The use of advanced analytics techniques has become pivotal for the Digital Transformation of the Oil and Gas Industry. Most of these models are used to predict and avoid the off-spec behaviors of both equipment and functional units of the plant and also for predicting overshooting events in advance allows plant’s operators to avoid production down-time.
From a Machine Learning perspective, predicting off-specs situation and peaks in time signal is a complex task, due to the great rarity of events. For the very same reason, using standard data science measures – like Area Under the Curve (AUC), Recall and Precision – can lead to misleading performance indicators. In fact, a model that predicts no off-spec would have a high AUC just because of the unbalanced classes, leading to many false alarms. In this paper we present a business-oriented validation framework for big data analytics and machine learning models applied to a upstream production plant. This allow to evaluate both the effort required to operators and the expected benefit that could be achieved.
The validation metrics defined take the classical Data Science measures to the business domain. This allow to adapt the model to the very specific use case and end user addressing the specific upstream plants constraints. This framework allows to define the optimal tradeoff between effort required and preventable events, providing statistics and KPIs to evaluate it. Normalized Recall (NR) takes into account both the percentage of events intercepted and the effort required, in terms of Attention Time (AT), when the operator should pay attention to the equipment involved. Plant operators can now have an idea of the results they can achieve with respect to the maximum effort required. Moreover, to prove the goodness of the model, we defined the lift in the NR as the ratio of the model NR and the NR that would be obtained by randomly distributing the same number of alarms.
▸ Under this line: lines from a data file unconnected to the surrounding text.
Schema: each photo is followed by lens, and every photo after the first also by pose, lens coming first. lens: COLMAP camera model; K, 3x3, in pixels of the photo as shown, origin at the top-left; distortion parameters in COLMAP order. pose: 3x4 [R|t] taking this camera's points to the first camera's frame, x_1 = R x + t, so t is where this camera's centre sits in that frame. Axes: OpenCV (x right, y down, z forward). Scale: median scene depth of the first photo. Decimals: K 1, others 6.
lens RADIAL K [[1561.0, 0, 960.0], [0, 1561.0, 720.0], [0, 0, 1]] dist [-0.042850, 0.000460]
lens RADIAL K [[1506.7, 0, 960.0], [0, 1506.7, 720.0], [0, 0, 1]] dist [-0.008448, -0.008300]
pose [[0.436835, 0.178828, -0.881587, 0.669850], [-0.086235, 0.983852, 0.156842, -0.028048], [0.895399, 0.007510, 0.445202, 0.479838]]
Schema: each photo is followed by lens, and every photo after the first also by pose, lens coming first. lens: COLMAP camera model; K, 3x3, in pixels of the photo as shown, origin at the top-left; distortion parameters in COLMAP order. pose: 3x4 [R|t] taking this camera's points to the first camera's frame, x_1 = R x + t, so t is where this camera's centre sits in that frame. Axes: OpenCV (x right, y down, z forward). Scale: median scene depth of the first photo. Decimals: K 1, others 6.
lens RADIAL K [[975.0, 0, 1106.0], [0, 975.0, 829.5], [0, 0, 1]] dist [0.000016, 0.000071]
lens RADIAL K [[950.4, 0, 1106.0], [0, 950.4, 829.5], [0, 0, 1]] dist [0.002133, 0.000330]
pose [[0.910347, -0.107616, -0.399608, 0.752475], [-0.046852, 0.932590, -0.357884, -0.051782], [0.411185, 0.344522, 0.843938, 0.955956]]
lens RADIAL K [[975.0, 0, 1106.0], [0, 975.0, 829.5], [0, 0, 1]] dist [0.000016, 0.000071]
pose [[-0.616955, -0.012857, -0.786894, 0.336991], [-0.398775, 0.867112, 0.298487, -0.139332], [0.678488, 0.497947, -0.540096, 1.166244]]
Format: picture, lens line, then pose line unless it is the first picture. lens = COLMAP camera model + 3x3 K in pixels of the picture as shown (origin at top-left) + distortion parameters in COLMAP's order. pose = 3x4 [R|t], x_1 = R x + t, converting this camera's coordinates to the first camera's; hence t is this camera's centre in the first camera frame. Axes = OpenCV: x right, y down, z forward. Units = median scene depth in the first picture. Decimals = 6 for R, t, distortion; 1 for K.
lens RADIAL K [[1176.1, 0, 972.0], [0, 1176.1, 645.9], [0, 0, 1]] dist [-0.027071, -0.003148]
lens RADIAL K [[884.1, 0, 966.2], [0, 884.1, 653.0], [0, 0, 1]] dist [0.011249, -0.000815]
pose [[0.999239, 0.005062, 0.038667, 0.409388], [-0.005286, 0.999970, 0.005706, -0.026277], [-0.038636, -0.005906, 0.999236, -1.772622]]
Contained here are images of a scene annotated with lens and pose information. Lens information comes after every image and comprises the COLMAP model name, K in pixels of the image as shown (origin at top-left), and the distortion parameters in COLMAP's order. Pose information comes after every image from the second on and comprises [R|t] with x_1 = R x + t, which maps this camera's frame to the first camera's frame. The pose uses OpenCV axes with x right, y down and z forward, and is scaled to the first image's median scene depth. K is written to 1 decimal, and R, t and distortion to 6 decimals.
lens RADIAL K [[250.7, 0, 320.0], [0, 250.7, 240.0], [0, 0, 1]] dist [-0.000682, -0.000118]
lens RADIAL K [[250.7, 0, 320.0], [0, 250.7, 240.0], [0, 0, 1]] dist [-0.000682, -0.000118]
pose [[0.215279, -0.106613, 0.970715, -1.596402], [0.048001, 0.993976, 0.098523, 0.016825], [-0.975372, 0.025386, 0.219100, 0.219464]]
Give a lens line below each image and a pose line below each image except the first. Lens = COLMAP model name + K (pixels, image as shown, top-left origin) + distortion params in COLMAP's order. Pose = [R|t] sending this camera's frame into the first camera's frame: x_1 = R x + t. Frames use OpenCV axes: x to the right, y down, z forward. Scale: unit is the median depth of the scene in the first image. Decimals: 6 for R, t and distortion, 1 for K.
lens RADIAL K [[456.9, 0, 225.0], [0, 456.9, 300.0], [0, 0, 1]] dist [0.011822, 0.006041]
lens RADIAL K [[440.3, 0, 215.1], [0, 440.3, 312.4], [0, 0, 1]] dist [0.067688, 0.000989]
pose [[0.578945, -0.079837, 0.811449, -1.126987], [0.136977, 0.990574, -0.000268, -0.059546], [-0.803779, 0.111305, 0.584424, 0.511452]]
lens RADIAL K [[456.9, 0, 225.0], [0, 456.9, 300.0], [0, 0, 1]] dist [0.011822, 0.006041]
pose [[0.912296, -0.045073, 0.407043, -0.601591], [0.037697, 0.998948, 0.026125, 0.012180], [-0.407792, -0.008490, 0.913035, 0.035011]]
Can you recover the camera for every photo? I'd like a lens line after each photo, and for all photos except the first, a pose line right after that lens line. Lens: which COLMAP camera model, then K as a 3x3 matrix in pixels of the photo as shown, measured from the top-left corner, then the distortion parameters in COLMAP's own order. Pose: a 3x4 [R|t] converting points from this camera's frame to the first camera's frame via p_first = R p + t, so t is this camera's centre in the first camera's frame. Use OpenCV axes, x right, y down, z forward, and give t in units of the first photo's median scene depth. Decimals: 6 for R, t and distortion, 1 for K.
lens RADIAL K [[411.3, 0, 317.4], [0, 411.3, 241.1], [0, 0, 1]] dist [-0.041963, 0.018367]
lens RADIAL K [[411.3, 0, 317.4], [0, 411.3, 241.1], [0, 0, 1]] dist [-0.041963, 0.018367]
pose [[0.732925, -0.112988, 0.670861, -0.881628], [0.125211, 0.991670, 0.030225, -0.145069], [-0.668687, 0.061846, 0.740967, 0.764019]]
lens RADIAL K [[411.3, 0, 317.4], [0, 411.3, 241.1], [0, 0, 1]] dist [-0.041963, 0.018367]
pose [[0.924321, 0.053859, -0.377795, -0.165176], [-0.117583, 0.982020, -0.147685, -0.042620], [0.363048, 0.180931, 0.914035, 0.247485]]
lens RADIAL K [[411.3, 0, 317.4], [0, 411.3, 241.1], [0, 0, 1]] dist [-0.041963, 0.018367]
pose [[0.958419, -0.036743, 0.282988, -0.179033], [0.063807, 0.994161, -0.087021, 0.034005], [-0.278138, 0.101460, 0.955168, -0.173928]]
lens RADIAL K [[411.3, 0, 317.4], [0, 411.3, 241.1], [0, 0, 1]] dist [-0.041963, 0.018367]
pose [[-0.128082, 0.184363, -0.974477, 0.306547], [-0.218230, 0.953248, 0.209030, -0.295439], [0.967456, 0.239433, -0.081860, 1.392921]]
We applied this framework to specific use cases obtaining an expected recall of 40-50% with an expected effort of 5-10% of the time (considering more than 6 months). The effort is actually lower, since the operator is not requested to be fully committed to the alarm. The innovative framework developed is able to demonstrate the real operating capability of the analytics implemented on field, highlighting both the effort required to operators and the accuracy of machine learning tools.